The problem is particularly acute when Local Authorities and CQC make conflicting requirements of providers. For example, I was once approached by a provider in a state of utter despair. The Local Authority had criticised care plans despite them having been approved in the latest CQC report. Concerned about the possible imposition of a suspension on placements, the provider spent considerable time redrafting all the care plans. When CQC visited, however, they were dissatisfied with the new plans and required them to be changed. After having done so, the Local Authority turned up again and criticised the format that CQC had approved. The provider was being pushed from pillar to post.

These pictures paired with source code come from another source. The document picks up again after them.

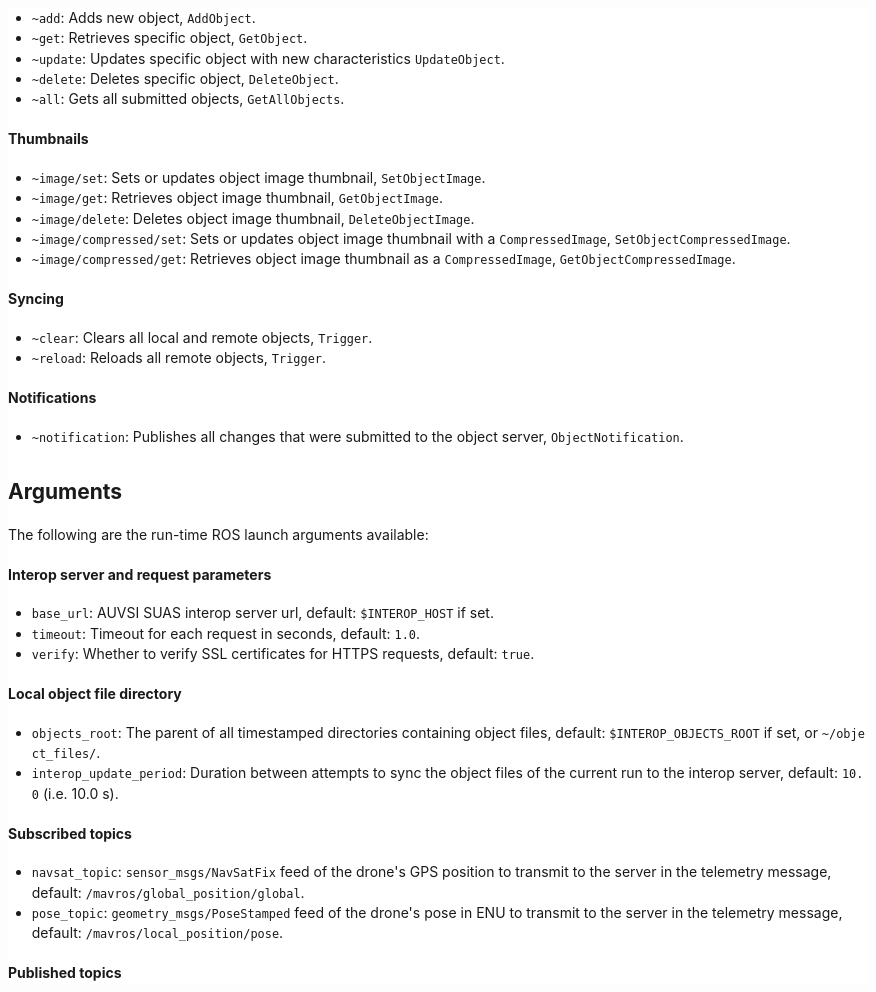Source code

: -   `~add`: Adds new object, `AddObject`.
-   `~get`: Retrieves specific object, `GetObject`.
-   `~update`: Updates specific object with new characteristics `UpdateObject`.
-   `~delete`: Deletes specific object, `DeleteObject`.
-   `~all`: Gets all submitted objects, `GetAllObjects`.

#### Thumbnails

-   `~image/set`: Sets or updates object image thumbnail, `SetObjectImage`.
-   `~image/get`: Retrieves object image thumbnail, `GetObjectImage`.
-   `~image/delete`: Deletes object image thumbnail, `DeleteObjectImage`.
-   `~image/compressed/set`: Sets or updates object image thumbnail with a
    `CompressedImage`, `SetObjectCompressedImage`.
-   `~image/compressed/get`: Retrieves object image thumbnail as a
    `CompressedImage`, `GetObjectCompressedImage`.

#### Syncing

-   `~clear`: Clears all local and remote objects, `Trigger`.
-   `~reload`: Reloads all remote objects, `Trigger`.

#### Notifications

-   `~notification`: Publishes all changes that were submitted to the object
    server, `ObjectNotification`.

## Arguments

The following are the run-time ROS launch arguments available:

#### Interop server and request parameters

-   `base_url`: AUVSI SUAS interop server url, default: `$INTEROP_HOST` if set.
-   `timeout`: Timeout for each request in seconds, default: `1.0`.
-   `verify`: Whether to verify SSL certificates for HTTPS requests, default:
    `true`.

#### Local object file directory

-   `objects_root`: The parent of all timestamped directories containing object
    files, default: `$INTEROP_OBJECTS_ROOT` if set, or `~/object_files/`.
-   `interop_update_period`: Duration between attempts to sync the object files
    of the current run to the interop server, default: `10.0` (i.e. 10.0 s).

#### Subscribed topics

-   `navsat_topic`: `sensor_msgs/NavSatFix` feed of the drone's GPS position to
    transmit to the server in the telemetry message,
    default: `/mavros/global_position/global`.
-   `pose_topic`: `geometry_msgs/PoseStamped` feed of the drone's pose in ENU
    to transmit to the server in the telemetry message,
    default: `/mavros/local_position/pose`.

#### Published topics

If you face similar problems, there are a range of strategies that you can employ to try to take control of a situation. First, ensure that all communication is in writing. If regulators or Local Authorities convey information orally, politely ask them if they could confirm it in writing to avoid misunderstandings. If they fail to do so, send them an email of what you understood them to have said and ask them to correct anything if you have misunderstood them. This will ensure that there is paper trail of any oppressive regulation or conflicting positions between different authorities.

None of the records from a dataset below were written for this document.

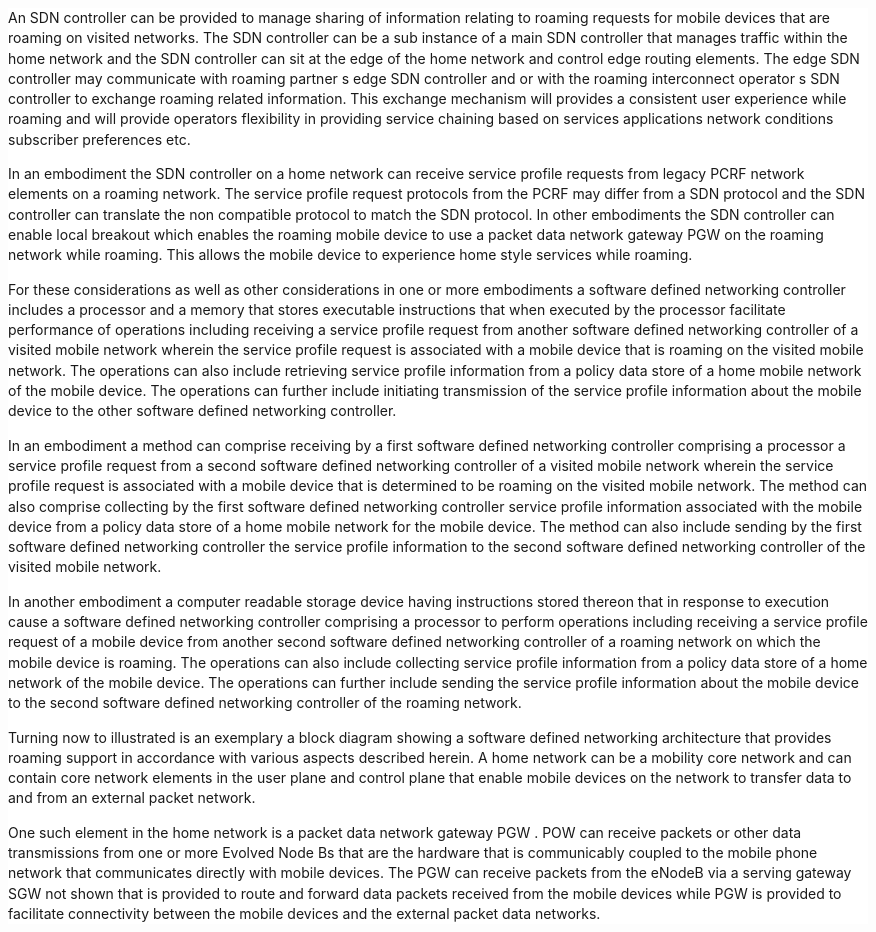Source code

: An SDN controller can be provided to manage sharing of information relating to roaming requests for mobile devices that are roaming on visited networks. The SDN controller can be a sub instance of a main SDN controller that manages traffic within the home network and the SDN controller can sit at the edge of the home network and control edge routing elements. The edge SDN controller may communicate with roaming partner s edge SDN controller and or with the roaming interconnect operator s SDN controller to exchange roaming related information. This exchange mechanism will provides a consistent user experience while roaming and will provide operators flexibility in providing service chaining based on services applications network conditions subscriber preferences etc.

In an embodiment the SDN controller on a home network can receive service profile requests from legacy PCRF network elements on a roaming network. The service profile request protocols from the PCRF may differ from a SDN protocol and the SDN controller can translate the non compatible protocol to match the SDN protocol. In other embodiments the SDN controller can enable local breakout which enables the roaming mobile device to use a packet data network gateway PGW on the roaming network while roaming. This allows the mobile device to experience home style services while roaming.

For these considerations as well as other considerations in one or more embodiments a software defined networking controller includes a processor and a memory that stores executable instructions that when executed by the processor facilitate performance of operations including receiving a service profile request from another software defined networking controller of a visited mobile network wherein the service profile request is associated with a mobile device that is roaming on the visited mobile network. The operations can also include retrieving service profile information from a policy data store of a home mobile network of the mobile device. The operations can further include initiating transmission of the service profile information about the mobile device to the other software defined networking controller.

In an embodiment a method can comprise receiving by a first software defined networking controller comprising a processor a service profile request from a second software defined networking controller of a visited mobile network wherein the service profile request is associated with a mobile device that is determined to be roaming on the visited mobile network. The method can also comprise collecting by the first software defined networking controller service profile information associated with the mobile device from a policy data store of a home mobile network for the mobile device. The method can also include sending by the first software defined networking controller the service profile information to the second software defined networking controller of the visited mobile network.

In another embodiment a computer readable storage device having instructions stored thereon that in response to execution cause a software defined networking controller comprising a processor to perform operations including receiving a service profile request of a mobile device from another second software defined networking controller of a roaming network on which the mobile device is roaming. The operations can also include collecting service profile information from a policy data store of a home network of the mobile device. The operations can further include sending the service profile information about the mobile device to the second software defined networking controller of the roaming network.

Turning now to illustrated is an exemplary a block diagram showing a software defined networking architecture that provides roaming support in accordance with various aspects described herein. A home network can be a mobility core network and can contain core network elements in the user plane and control plane that enable mobile devices on the network to transfer data to and from an external packet network.

One such element in the home network is a packet data network gateway PGW . POW can receive packets or other data transmissions from one or more Evolved Node Bs that are the hardware that is communicably coupled to the mobile phone network that communicates directly with mobile devices. The PGW can receive packets from the eNodeB via a serving gateway SGW not shown that is provided to route and forward data packets received from the mobile devices while PGW is provided to facilitate connectivity between the mobile devices and the external packet data networks.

Second, try once to resolve duplicating regulation at the ground level (for example, CQC inspectors and contract monitoring officers). If that does not resolve the issue, however, escalate the problem to higher up in the organisation (for example, the CQC Regional Director and the Local Authority Director of Social Services) without further delay. Again, all of this should be in writing. One approach at this stage may be to suggest a meeting at your premises. Propose a date and ask the various authorities to ensure that all the relevant agencies attend. Such a round table discussion can resolve matters faster than waiting for all parties to reply to emails. At the end of any such meeting, ensure that any action points are agreed and circulate minutes after the meeting. If any authorities persistently refuse to co-operate in your efforts to arrange a meeting, use the authorities’ complaints procedures. You may also want to consider seeking specialist legal advice at this point.

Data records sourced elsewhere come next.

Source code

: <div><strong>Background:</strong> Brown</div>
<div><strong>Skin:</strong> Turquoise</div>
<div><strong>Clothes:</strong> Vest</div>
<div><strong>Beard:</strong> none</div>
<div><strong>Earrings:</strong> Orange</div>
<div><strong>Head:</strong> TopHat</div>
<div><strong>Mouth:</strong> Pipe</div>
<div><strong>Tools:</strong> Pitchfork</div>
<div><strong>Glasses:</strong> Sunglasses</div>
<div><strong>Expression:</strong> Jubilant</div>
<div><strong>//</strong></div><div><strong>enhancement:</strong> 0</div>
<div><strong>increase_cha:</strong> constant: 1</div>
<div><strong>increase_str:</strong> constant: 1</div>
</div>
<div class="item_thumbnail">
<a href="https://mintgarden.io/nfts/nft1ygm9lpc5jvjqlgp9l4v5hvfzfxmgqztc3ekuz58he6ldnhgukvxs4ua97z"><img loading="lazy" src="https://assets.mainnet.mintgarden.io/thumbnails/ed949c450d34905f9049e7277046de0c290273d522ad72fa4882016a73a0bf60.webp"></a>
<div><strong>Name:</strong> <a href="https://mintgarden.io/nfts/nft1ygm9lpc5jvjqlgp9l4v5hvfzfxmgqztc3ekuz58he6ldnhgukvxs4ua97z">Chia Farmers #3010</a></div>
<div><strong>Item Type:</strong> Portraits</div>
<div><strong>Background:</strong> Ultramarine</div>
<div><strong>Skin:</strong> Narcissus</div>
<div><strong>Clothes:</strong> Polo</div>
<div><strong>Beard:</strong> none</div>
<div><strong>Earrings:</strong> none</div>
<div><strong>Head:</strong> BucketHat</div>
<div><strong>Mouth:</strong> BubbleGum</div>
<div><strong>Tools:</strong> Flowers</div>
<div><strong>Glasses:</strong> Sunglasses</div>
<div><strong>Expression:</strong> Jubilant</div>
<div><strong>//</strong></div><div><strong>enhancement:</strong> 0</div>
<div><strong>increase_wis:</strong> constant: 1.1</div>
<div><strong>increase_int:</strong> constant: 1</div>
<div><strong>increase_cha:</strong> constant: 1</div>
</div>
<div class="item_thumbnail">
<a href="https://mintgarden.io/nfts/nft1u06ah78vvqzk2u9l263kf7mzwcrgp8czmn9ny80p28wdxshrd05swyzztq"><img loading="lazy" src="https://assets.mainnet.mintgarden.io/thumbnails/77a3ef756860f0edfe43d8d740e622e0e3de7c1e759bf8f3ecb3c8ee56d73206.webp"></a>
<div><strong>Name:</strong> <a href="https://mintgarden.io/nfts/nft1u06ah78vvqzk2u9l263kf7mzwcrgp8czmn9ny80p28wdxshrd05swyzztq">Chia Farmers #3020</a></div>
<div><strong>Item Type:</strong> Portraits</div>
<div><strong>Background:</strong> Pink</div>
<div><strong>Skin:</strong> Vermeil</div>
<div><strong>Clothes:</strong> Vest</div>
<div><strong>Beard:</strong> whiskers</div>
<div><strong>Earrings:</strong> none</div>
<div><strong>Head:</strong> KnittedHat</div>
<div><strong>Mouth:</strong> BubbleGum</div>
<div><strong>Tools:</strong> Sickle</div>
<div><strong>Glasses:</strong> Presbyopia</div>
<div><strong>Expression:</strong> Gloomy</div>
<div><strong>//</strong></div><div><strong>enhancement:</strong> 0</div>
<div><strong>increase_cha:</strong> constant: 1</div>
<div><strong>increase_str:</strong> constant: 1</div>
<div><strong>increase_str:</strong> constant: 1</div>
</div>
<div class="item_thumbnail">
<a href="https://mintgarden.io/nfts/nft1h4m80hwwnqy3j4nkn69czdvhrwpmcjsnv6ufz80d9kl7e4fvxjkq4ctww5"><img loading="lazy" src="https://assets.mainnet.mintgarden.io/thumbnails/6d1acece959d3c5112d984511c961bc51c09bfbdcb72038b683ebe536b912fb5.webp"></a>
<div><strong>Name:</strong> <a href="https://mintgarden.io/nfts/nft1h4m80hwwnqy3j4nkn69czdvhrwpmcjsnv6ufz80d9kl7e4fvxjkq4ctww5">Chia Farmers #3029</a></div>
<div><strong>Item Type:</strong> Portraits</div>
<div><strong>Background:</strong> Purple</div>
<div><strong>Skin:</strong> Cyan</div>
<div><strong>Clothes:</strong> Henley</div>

As regards the bigger picture, the current government has committed itself to reducing the burden of regulation on business. The Better Regulation Executive (BRE), part of the Department for Business, Innovation and Skills, exists solely for that purpose. You may want to consider contacting BRE (either directly or through a care association) to let them know how big a problem duplication of regulation is for you and the sector more broadly. Issues like this tend to only be resolved on a national level when the profile of the problem is built up over time. The more voices that speak out, the more likely it is that the Government will eventually listen.